Finding largest Range in a list

If speed is important, I think that this is a typical example in which compilation of a straightforward algorithm gives better results than making use of the advanced functions of Mathematica. Here is such a compiled function:

f= Compile[{{lst, _Integer, 1}}, Module[{result=0,counting=0},
  Do[ 
    If[n==counting+1,
      counting=n,
      If[counting>result, result=counting]; counting=If[n==1, 1, 0] ],
  {n, lst}];
  Max[{result, counting}]]]

On my computer, for a list of 10^6 positive integers, this function is more than 20 times faster than the splitting technique:

SeedRandom[42];
list=RandomInteger[{1,10},10^6];
Select[Split[list,#1+1==#2&],#[[1]]==1&]//Max // Timing
f[list] // Timing
fC[list] // Timing

(* {2.418016,5} *)
(* {0.109201,5} *)
(* {0.015600,5} *)

Here the function fC is identical to f, but compiled with the option CompilationTarget->"C". So when available, this gives another factor about 9.

This seems to be substantially faster.

extend[list_List, pos_List /; Length[pos] > 0, depth_Integer] := 
 extend[list, 
  pos[[Flatten[
      Position[list[[DeleteCases[Flatten[pos], Length[list]] + 1]], 
       depth + 1]]]] + 1, depth + 1]

extend[list_List, {}, depth_Integer] := depth - 1

extend[list, Position[list, 1], 1]

Also, using Max gives negative infinity when there is no element 1 in the list.

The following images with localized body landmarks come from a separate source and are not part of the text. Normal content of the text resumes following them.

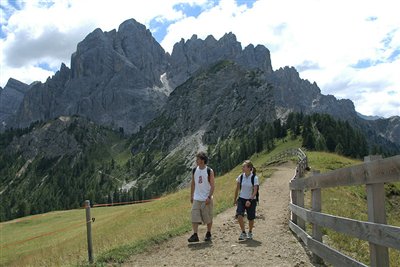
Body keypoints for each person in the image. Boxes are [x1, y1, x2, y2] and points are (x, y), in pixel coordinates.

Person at [188, 151, 215, 242]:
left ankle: (208, 233)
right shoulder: (195, 170)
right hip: (197, 198)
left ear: (202, 160)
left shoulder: (209, 171)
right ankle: (195, 234)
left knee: (207, 217)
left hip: (206, 198)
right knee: (194, 216)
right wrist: (192, 195)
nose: (196, 160)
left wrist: (209, 197)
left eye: (198, 159)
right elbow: (193, 184)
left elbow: (212, 185)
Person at [233, 160, 259, 240]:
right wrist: (235, 199)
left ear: (249, 168)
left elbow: (255, 191)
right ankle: (243, 232)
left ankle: (250, 231)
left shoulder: (254, 178)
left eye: (244, 166)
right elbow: (237, 189)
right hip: (241, 199)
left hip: (251, 200)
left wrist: (250, 200)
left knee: (251, 218)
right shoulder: (240, 177)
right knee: (239, 214)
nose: (242, 168)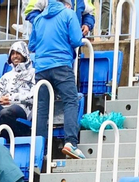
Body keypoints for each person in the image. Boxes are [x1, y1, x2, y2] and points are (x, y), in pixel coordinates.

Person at [27, 0, 84, 159]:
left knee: (41, 108)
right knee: (71, 101)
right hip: (61, 66)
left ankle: (39, 151)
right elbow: (77, 40)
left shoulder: (38, 19)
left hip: (42, 68)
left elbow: (32, 45)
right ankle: (70, 143)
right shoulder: (68, 14)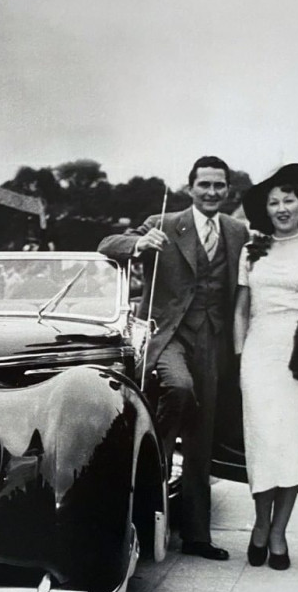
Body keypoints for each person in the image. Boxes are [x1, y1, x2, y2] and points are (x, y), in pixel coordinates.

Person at [99, 156, 250, 560]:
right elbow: (106, 246)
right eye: (205, 185)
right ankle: (159, 449)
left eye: (220, 186)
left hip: (214, 341)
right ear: (190, 187)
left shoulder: (238, 231)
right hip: (169, 336)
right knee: (179, 388)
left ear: (228, 190)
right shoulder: (163, 222)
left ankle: (198, 536)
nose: (213, 192)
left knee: (203, 437)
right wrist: (139, 243)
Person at [233, 163, 298, 570]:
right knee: (264, 443)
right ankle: (260, 524)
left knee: (292, 444)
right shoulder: (251, 248)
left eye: (288, 199)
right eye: (273, 201)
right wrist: (241, 355)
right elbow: (241, 309)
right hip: (259, 352)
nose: (281, 207)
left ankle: (279, 532)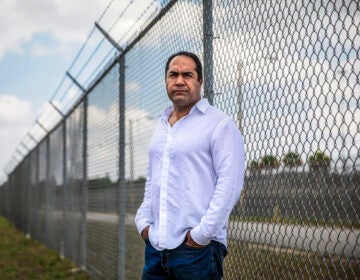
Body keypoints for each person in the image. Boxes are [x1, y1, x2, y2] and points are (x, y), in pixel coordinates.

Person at [135, 51, 245, 279]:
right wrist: (143, 221)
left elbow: (230, 185)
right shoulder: (161, 126)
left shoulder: (219, 124)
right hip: (156, 247)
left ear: (200, 81)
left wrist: (202, 234)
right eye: (173, 75)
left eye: (187, 75)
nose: (179, 81)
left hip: (197, 251)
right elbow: (153, 179)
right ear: (166, 80)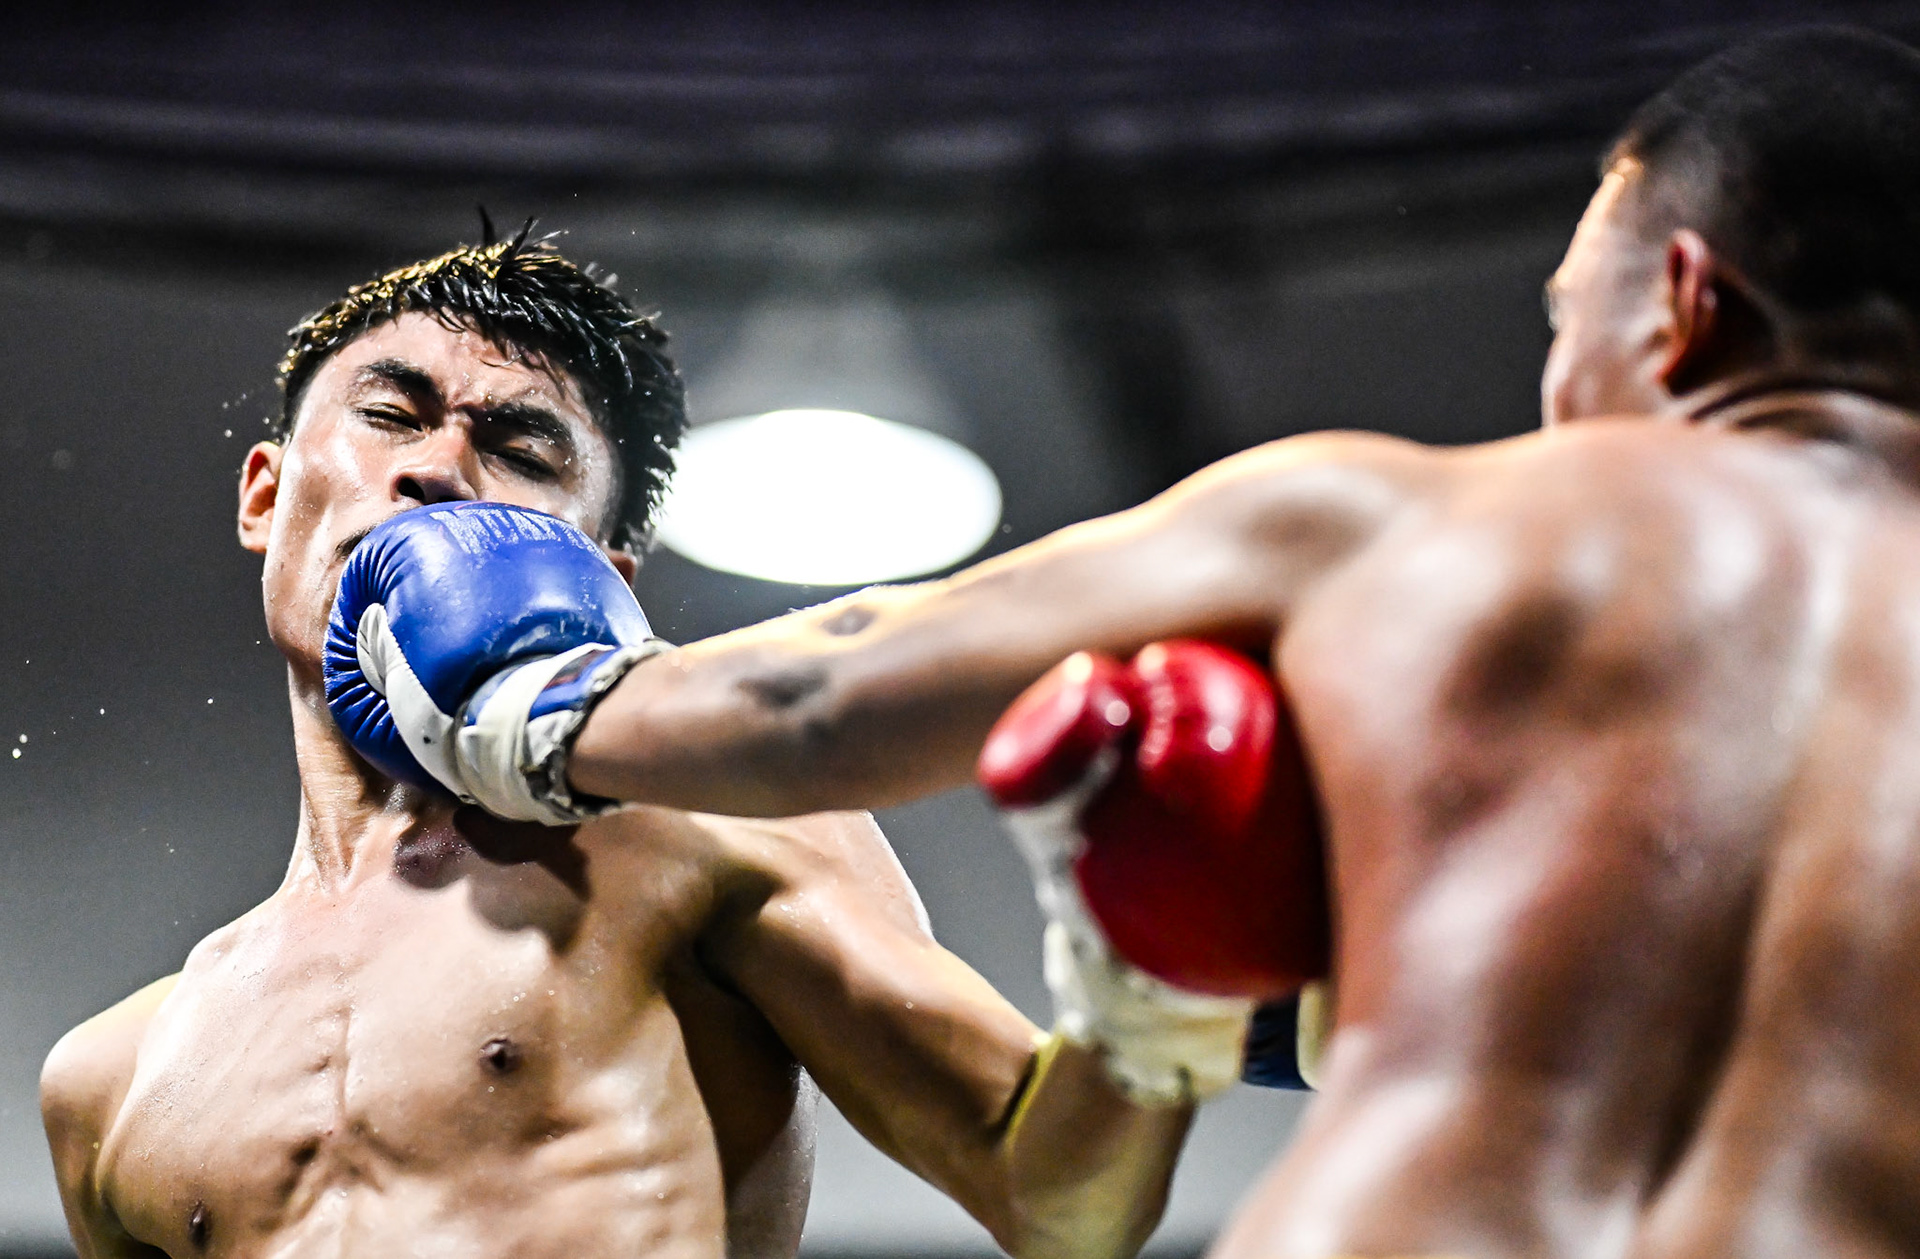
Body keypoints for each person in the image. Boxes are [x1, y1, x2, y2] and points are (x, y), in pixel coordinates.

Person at [316, 26, 1920, 1259]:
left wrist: (534, 701)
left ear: (1688, 305)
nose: (1560, 388)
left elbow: (823, 694)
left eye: (1569, 319)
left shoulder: (1396, 522)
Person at [35, 229, 1201, 1259]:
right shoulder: (111, 1077)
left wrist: (1151, 969)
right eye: (389, 413)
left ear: (605, 577)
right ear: (264, 496)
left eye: (521, 450)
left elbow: (1058, 1202)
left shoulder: (702, 829)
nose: (436, 468)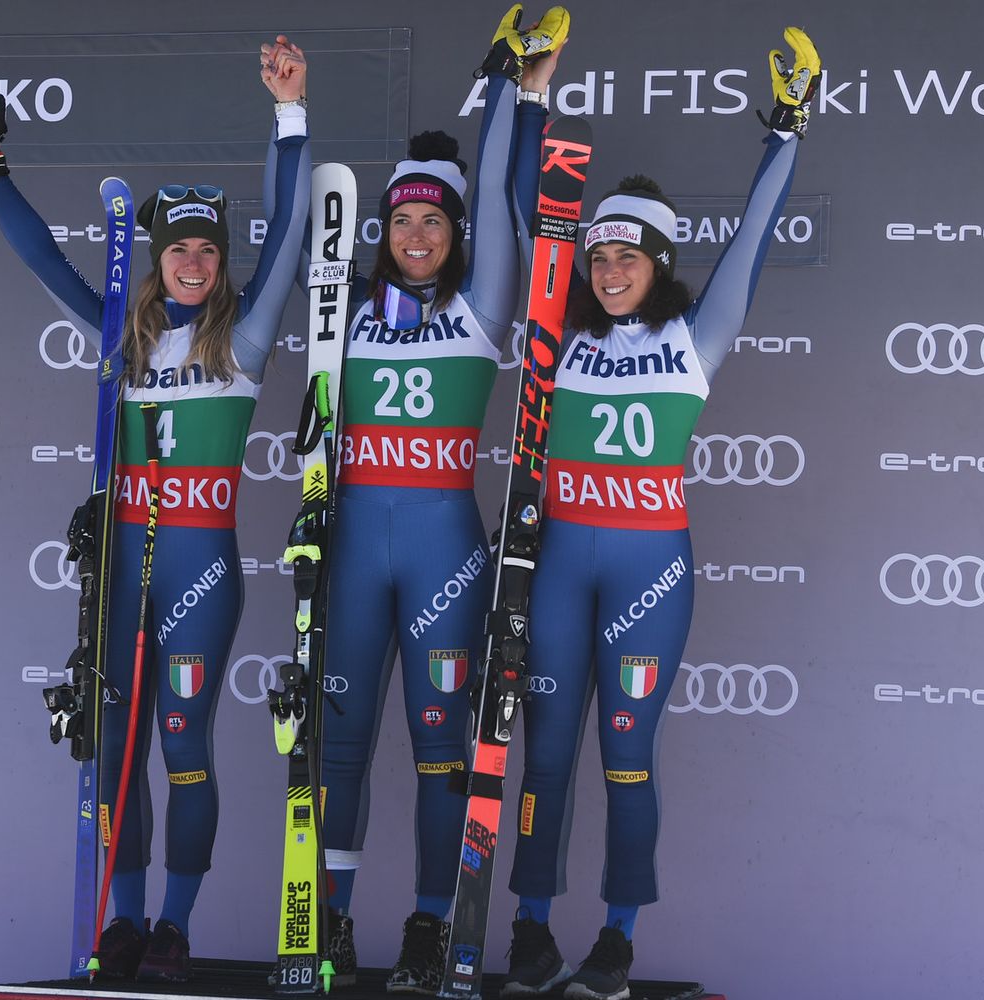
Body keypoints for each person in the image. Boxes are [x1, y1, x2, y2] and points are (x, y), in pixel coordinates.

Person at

This seems analogous to Boyer-Moore. Therefore, a further improvement would be to extend the first matching substring as much as possible (let's say the length of the substring is n), and then at the second matching substring check to see if it could be longer (by checking the element n positions after the start of the second matching substring), etc.

SeedRandom[42];
list = RandomInteger[{1, 7}, 1000];
Select[Split[list, #1 + 1 == #2 &], #[[1]] == 1 &] // Max
(* 3*)